Tuesday 11 June 2013

Aquella noche. Y ésta. (Pt. 1)

Nota: Antes de que empiecen a leer quiero aclarar una cosa: parte de esta historia está basado en hechos reales, vividos por mí, escritos tal y como los recuerdo (algunos detalles "prescindibles" omitidos, pero en esencia es lo mismo). Supongo que no es necesario especificar cuál de las historias es la verídica. Ahí va.

Nota 2: No creo que vaya a escribir la segunda parte.

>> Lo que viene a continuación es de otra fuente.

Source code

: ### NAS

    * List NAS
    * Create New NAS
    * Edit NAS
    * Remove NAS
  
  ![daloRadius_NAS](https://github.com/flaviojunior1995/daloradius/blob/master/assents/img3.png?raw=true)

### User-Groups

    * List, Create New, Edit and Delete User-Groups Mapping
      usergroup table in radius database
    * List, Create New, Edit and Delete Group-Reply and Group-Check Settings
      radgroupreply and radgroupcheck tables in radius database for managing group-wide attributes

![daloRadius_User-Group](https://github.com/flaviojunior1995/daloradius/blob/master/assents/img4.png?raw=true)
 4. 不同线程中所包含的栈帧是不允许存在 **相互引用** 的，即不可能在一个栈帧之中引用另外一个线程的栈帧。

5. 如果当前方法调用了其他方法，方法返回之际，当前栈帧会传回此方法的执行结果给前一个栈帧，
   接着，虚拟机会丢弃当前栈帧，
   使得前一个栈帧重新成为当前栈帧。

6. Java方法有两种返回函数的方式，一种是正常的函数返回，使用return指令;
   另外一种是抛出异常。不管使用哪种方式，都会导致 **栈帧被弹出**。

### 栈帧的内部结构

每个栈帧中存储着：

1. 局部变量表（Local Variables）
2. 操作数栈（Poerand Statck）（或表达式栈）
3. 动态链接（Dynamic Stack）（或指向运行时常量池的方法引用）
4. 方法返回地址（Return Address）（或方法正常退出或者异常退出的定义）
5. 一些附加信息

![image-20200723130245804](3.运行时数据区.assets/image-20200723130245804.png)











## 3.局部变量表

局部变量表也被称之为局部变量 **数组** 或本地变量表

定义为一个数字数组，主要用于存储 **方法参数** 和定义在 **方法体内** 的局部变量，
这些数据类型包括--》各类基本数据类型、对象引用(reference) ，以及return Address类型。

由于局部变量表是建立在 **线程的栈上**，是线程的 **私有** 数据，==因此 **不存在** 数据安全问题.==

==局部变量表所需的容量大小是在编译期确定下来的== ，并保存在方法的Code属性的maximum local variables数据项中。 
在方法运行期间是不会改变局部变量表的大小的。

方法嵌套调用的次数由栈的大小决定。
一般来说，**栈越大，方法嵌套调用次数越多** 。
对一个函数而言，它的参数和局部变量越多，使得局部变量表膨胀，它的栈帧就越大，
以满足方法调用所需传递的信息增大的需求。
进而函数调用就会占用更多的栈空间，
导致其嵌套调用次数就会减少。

Al aire libre, esa noche cenábamos todos juntos, reunidos (la familia de lejos había venido a visitarnos), y para festejar el cumple de mi tío mi papá y mi abuelo cocinaron un asado de los buenos; tanta carne como uno pudiese desear con tantos sabores como uno pudiese necesitar. En cambio, esta mañana al café le faltaba azúcar; nunca me había gustado el café, pero necesitaba estar despierto para lo que iba a hacer, ya que no podía permitirme el más ligero tropiezo. Si digo la verdad no me acuerdo muy bien cómo empezó todo. Estábamos juntos, disfrutando tanto de la compañía como de la comida, y en un instante aparecieron aquellos cuatro hombres enmascarados y nos pusieron a todos nerviosos. Tenían juguetes de los que disparan bolas como el mío, pero a mamá y a papá éstos no les hacían tanta gracia como cuando era el mío el que les apuntaba. Con el cuchillo de desollar y mi fiel Beretta, salí de casa, cerrando la puerta con cuidado para evitar hacer ruido. Saludé a la señora Rius, cuya sonora carcajada hizo que un ruido aún superior al que él acababa de evitar fluyese por los alrededores. Como cuando jugaba a indios y vaqueros con mi hermano pequeño, ataron a los adultos, los más fuertes, para que no se rebelasen y nos llevaron a todos dentro (a los débiles y pequeños no hacía falta atarnos, porque el miedo ya nos hacía quedarnos en nuestro sitio). Empezaron a dar vueltas, cogiendo cosas, hablando de atar, desatar y de disparar a quien se moviese. Entre eso hicieron que mi abuela fuese a buscar el juguete de mi abuelo y se los diese. Eran buenos jugando, sabían que había que dejar al otro sin armas. Bajé las escaleras rápido, precipitadamente, y crucé el portal dejando atrás la seguridad que me garantizaba mi bloque de pisos para internarme en la jungla que eran las calles de la ciudad a estas horas. Vi a los jóvenes que aromatizaban cada madrugada el parque y tras bañarlos en una mirada de desprecio seguí a lo mío.
Entonces vi como la miraban. Mi GameBoy. No una cualquiera, la mía; una edición limitada traída de un lugar que está muy lejos que se llama Estados Unidos, con Pikachu dibujado a un costado. De color plateado, parecía dorada cuando la girabas mientras la miraba, como si fuese mágica. Tras el tedioso trayecto, me planté ante la puerta de mi víctima. Tomé un último respiro de aire fresco para calmar algún que otro nervio que se hubiese posado en mi ser y me dispuse a abrir la puerta. Y no era solo mi GameBoy. Allí también estaba mi primer Pokémon, el más poderoso de ellos, mi Blastoise. Llevaba desde que tenía la consola entrenándolo. Ya estaba al nivel 98, casi a punto de llegar al nivel 100 y convertirse en el más poderoso de todos. Pero sabía qué significaba esa mirada. Cuando abrí la puerta me encontré al desdichado engendro tumbado en el sofá, durmiendo, con un libro sobre su cabeza. He de reconocer que me sorprendía el hecho de que fuese capaz de leer más de cinco palabras seguidas sin que le provocase una migraña intensa; mi idea de atracador se ceñía más al típico indio sin dos dedos de frente que vive de lo saqueado. Entonces cogieron lo que aquellos hombres llamaron "el aparato" y lo metieron en la maleta dónde habían puesto todas las cosas pequeñas que consideraban "de valor". Aunque normalmente me habría quejado de que tocasen mi consola, el miedo me paralizaba; no podía hacer nada más que mirar. Sin preocuparme por qué desecho prosaico pudiese mi amigo estar leyendo, busqué algo con lo que atarlo por su casa; no tardé en encontrar cinta aislante.